▶ _Job item 1_: In the column about 1956, what event's 50th anniversary did the world commemorate last week?
▶ _Job item 2_: In the column about 1956, why does the writer say Presley's recording was a turning point around which music history didn't turn?
▶ _Job item 3_: Return an exact copy of the part of the column about 1956 that begins with the words "The world last" and ends after the words "music didn't turn.".

The world last week commemorated the 50th anniversary of allegedly the most important event in the history of popular music: Elvis Presley's recording of It's All Right Mama. But in fact, it was a turning point around which the history of music didn't turn.
For Presley didn't, at that point, change the musical world. That was done by Bill Haley, not in 1954, but in 1956. Along with 1963 - the year of the Beatles, Vietnam, JFK - and 1989, the fall of the Berlin wall - 1956 was one of the three most important years in the second half of the 20th century.
It was the last year of British imperial muscle, floundering in the criminality of Suez, and the US became the formal leader of the English-speaking world. It was the year that the Soviet Union learnt in Hungary that it could do whatever it liked in its empire. In Ireland, it was the year - once again - the IRA reverted to its traditions of idiotic, pagan savagery. And it was the year that Bill Haley's Rock Around the Clock (from the previous year's film, Blackboard Jungle) swept the world.

Page-level text extractions:
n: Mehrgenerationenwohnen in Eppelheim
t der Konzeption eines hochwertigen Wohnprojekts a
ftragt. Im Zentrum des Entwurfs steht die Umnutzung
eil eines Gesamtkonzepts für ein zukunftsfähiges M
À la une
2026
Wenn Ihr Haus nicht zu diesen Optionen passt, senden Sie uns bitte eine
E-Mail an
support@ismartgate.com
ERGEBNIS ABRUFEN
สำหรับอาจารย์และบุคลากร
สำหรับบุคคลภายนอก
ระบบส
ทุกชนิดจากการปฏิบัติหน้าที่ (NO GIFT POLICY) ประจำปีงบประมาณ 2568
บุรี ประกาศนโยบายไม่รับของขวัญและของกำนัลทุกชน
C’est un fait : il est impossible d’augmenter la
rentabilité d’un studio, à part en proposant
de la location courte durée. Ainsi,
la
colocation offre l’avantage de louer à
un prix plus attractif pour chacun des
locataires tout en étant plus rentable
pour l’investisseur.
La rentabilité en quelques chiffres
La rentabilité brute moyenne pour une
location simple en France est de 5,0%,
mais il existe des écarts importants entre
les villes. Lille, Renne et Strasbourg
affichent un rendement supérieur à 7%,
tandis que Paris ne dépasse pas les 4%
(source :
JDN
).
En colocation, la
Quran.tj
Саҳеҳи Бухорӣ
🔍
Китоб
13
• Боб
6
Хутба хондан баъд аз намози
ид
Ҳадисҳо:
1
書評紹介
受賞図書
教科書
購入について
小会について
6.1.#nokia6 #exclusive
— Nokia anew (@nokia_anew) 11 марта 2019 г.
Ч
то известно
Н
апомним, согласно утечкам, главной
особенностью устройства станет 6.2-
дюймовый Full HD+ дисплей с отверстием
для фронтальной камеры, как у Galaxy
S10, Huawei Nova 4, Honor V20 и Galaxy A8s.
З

▶ _Response box 1_: The world commemorated Elvis Presley's recording of It's All Right Mama.

▶ _Response box 2_: The writer says Presley didn't change the musical world at that point. Bill Haley changed it, and he did so in 1956, not in 1954.

▶ _Response box 3_:
The world last week commemorated the 50th anniversary of allegedly the most important event in the history of popular music: Elvis Presley's recording of It's All Right Mama. But in fact, it was a turning point around which the history of music didn't turn.